Instructions for the task ▸ Only the lines from the one with "В прошлом году" through the end of the material, both ends included, should be retyped exactly.

════════

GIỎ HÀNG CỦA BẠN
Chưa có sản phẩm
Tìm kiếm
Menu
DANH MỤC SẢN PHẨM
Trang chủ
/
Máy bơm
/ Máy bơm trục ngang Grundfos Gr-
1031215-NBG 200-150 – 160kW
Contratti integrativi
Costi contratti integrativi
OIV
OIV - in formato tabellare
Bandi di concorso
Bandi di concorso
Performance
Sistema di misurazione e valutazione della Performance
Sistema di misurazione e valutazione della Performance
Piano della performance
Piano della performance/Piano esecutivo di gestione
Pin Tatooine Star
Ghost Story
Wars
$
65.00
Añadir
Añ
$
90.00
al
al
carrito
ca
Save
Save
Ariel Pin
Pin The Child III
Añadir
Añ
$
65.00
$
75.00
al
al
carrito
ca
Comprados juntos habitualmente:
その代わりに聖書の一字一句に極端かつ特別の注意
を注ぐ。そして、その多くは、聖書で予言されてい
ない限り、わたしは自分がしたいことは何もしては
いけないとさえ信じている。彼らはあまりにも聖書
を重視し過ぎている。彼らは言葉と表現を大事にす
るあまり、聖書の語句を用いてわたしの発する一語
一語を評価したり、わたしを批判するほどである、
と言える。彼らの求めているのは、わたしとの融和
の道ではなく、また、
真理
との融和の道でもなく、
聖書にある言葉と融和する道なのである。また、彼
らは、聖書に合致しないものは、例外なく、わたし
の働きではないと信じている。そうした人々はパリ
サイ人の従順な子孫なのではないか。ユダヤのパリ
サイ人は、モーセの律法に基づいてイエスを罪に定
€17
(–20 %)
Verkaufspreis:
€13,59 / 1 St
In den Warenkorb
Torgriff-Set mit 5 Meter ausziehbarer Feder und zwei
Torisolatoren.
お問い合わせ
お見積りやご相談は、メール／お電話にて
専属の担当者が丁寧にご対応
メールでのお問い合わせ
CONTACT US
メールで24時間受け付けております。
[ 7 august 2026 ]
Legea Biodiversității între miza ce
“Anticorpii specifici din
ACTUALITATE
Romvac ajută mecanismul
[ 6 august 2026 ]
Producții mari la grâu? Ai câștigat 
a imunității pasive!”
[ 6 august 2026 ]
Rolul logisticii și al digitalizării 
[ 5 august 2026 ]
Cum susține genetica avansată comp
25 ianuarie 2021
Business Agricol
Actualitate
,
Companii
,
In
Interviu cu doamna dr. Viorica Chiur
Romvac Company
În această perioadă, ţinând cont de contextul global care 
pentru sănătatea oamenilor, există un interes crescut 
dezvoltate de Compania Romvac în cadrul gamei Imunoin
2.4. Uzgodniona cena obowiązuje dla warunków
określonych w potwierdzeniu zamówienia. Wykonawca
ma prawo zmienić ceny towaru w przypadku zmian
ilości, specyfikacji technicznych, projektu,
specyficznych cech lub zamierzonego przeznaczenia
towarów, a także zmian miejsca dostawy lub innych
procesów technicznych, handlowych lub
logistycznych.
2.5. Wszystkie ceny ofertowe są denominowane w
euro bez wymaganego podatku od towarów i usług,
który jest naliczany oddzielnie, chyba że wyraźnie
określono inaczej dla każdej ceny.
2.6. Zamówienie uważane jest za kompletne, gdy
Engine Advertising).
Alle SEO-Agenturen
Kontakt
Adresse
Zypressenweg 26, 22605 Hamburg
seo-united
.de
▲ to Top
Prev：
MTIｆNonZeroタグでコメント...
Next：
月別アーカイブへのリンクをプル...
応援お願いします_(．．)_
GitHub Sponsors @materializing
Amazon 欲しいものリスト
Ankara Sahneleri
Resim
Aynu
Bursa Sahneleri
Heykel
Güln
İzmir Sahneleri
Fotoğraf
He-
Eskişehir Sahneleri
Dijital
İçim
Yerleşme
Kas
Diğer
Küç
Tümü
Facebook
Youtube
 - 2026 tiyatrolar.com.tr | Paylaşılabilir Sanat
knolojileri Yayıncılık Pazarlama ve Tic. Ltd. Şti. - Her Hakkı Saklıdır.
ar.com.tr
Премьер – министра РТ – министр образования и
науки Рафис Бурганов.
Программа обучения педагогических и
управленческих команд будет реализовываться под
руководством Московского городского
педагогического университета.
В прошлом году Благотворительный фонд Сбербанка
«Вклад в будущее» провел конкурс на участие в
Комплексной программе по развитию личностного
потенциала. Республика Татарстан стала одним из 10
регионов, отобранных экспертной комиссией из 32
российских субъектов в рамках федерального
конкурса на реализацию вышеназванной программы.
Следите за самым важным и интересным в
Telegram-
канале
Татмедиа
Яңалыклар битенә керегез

════════

Response below ▸
В прошлом году Благотворительный фонд Сбербанка
«Вклад в будущее» провел конкурс на участие в
Комплексной программе по развитию личностного
потенциала. Республика Татарстан стала одним из 10
регионов, отобранных экспертной комиссией из 32
российских субъектов в рамках федерального
конкурса на реализацию вышеназванной программы.
Следите за самым важным и интересным в
Telegram-
канале
Татмедиа
Яңалыклар битенә керегез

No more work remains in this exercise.